É comum ouvir as pessoas dizerem que as enchentes têm aumentado em número e intensidade conforme o tempo passa. Surge então a dúvida sobre as causas desse fato, e se ele realmente é verdadeiro.
Vamos por palavras chave: Crescimento desordenado; Ilhas de calor; Impermeabilização do solo; Efeito-estufa; Ocupação em zonas de risco; aumento da frota automotiva. Na minha opinião, são esses os principais motivos dessa percepção de aumento das enchentes e seus danos. Interligados, todos esses pequenos fatores contribuem para um agravamento da situação.
A cidade é uma ilha de calor, por um motivo bem simples: O que antes era um colchão de ar úmido coberto por copas de árvores Hoje é uma imensa placa preto-piche com cubinhos de concreto e refletores vítreos. Qualquer um que já tenha usado preto no sol entende o que eu digo. A área urbana passa a ser um imenso radiador de calor vindo da incidência solar, o que favorece a elevação de temperaturas a um ritmo surpreendente. Imagine agora que esta calota cresce em área a cada ano, já que, além da população crescer, a degradação e a especulação imobiliária gera espaços vazios (ainda irradiadores) e obriga os novos moradores a expandir a área urbana para encontrar seu teto. Uma cidade mais vasta faz com que o alcance dos seus habitantes precise ser maior: está feita a desgraça, mais e mais carros na rua a cada ano. Mais e mais carbono na atmosfera, mais e mais isolação para mais e mais calor irradiado. Os problemas conectados formam um problema local imenso. Mas o que raios (de chuva?) tem a ver o calor com a chuva? Bom, pensemos na última chuva. Para onde foi toda aquela água? Para o solo é que não foi. Ficou em algum recipiente todo impermeável: um rio, um piscinão, o quintal do morador etc. E nesse calor não tem água que agüente. Em uma tarde tudo vira nuvem e aí já viu. Dá-lhe água na cabeça. E pra onde vai a água? Para o rio impermeabilizado. E quando o rio enche? Vai para a beira. E da beira pra avenida, e lá se vão aqueles carros novos todos de que falamos, e junto com isso, vão as casas de quem não conseguiu comprar a casa no centro – porque ou está aos pedaços ou está caríssima – e acabou ocupando a encosta que caiu, a beira de represa que alagou, a beira de avenida que inundou.

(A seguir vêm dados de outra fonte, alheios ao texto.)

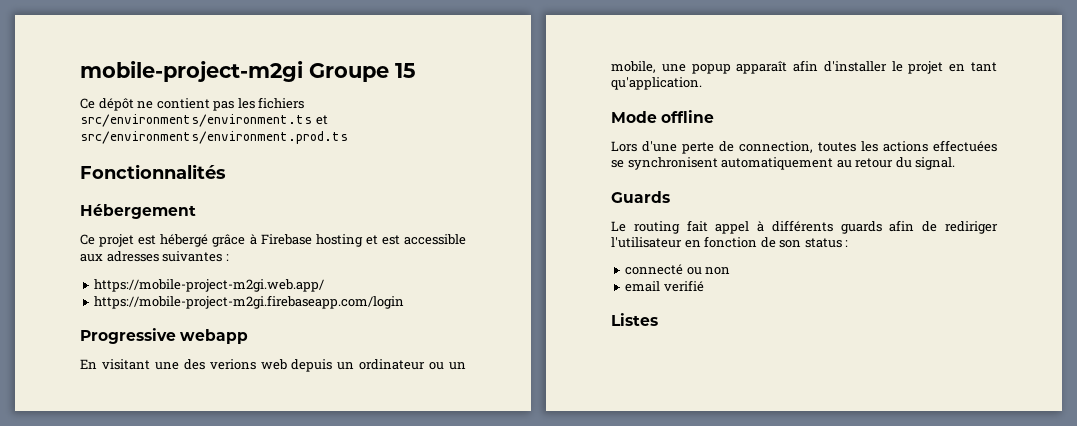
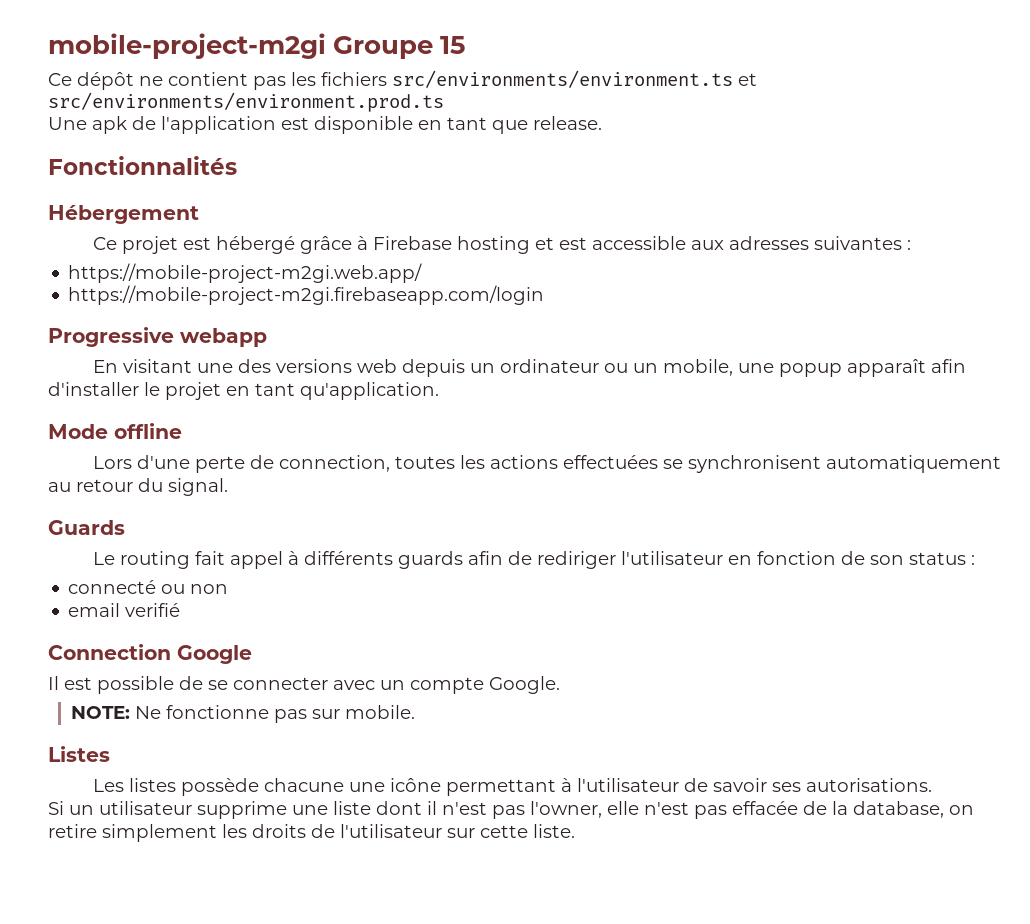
(348, 137) none -> [48,116,602,134] // Une apk de l'application est disponible en tant que release.
[209,359,256,370] verions -> [276,359,353,373] versions
[611,313,658,326] Listes -> [48,644,252,664] [48,676,560,694] [71,705,416,723] [48,746,110,762] [93,778,933,796] [48,801,974,819] [48,824,575,842] Connection Google // Il est possible de se connecter avec un compte Google. // NOTE: Ne fonctionne pas sur mobile. // Listes // Les listes possède chacune une icône permettant à l'utilisateur de savoir ses autorisations. // Si un utilisateur supprime une liste dont il n'est pas l'owner, elle n'est pas effacée de la database, on retire simplement les droits de l'utilisateur sur cette liste.

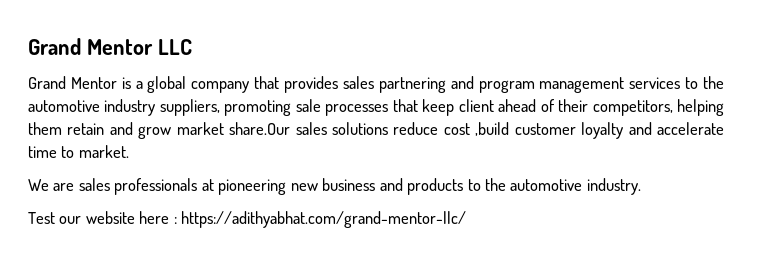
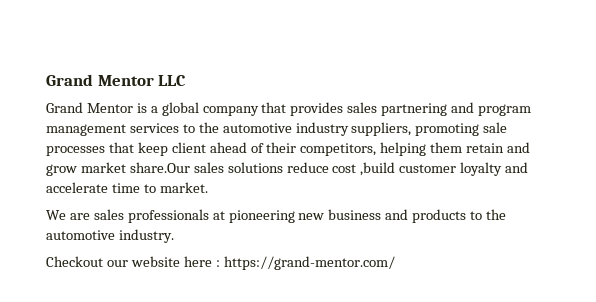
[28,212,55,224] Test -> [46,256,103,267] Checkout
[181,211,467,228] https://adithyabhat.com/grand-mentor-llc/ -> [223,256,395,270] https://grand-mentor.com/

A questão é: a água é sempre a mesma, mas evaporando muito mais rápido, e caindo de forma muito mais concentrada, e em cima de gente cada vez menos preparada, e estragando cada vez mais bens de cada vez mais pessoas, numa cidade cada vez mais intensa. A enchente devastadora é decorrência da própria cidade, e sua proporção se mantém. Cresce a cidade, cresce a enchente, cresce o número de pessoas, cresce o número de vítimas.
Há alguns agravantes. Pense em geometria. Qual é a menor distância entre os pontos A e B? Um segmento de reta certo? Certo. Agora pense num rio que nasce sempre na mesma cidade A e vai se torcendo até acabar no mesmo rio B. Retifique esse rio. O que temos? Um comprimento bem menor e um volume fracionado. O rio retificado contém bem menos água e aumenta a velocidade do pouco que contém. Favorece o transbordamento e a enxurrada devastadora. Daí as constantes obras de aumento de volume dos corpos d'água. Piscinões, aumentos nas dimensões da calha etc.
Mas... Com que objetivo se retifica um rio? São dois os motivos: construção de avenidas marginais (o terreno é plano e o rio corta a cidade, pronto, meio caminho andado) e aproveitamento dos espaços entre as curvas dos rios, que antes não podiam ser explorados por encharcarem. Ok, tudo certo, nada resolvido. Como dizia meu tio-avô: Rima, mas não resolve. O carro anda mais rápido e menos na rodovia urbana, QUANDO ANDA. A região de charco permanece. Mas agora ela não é mais um pântano. É um condomínio de luxo, uma fábrica, uma avenida lotada. E quem sofre? O motorista, o empresário e o morador. Eis que o leitor pensaria: “e por que não se faz nada a respeito?” pasme você. Faz. O código florestal brasileiro (Lei n.° 4.777/65) prevê em seu segundo artigo a manutenção de NO MÍNIMO 30m de mata ciliar intocada na adjacência de qualquer corpo d'água, variando até 100m. E o próprio Estado que faz a lei, desobedece, construindo marginais e permitindo a ocupação destas margens. Ou seja: errados não são as chuvas, os rios, as cheias, erradas são as cidades. Triste, mas verdadeiro.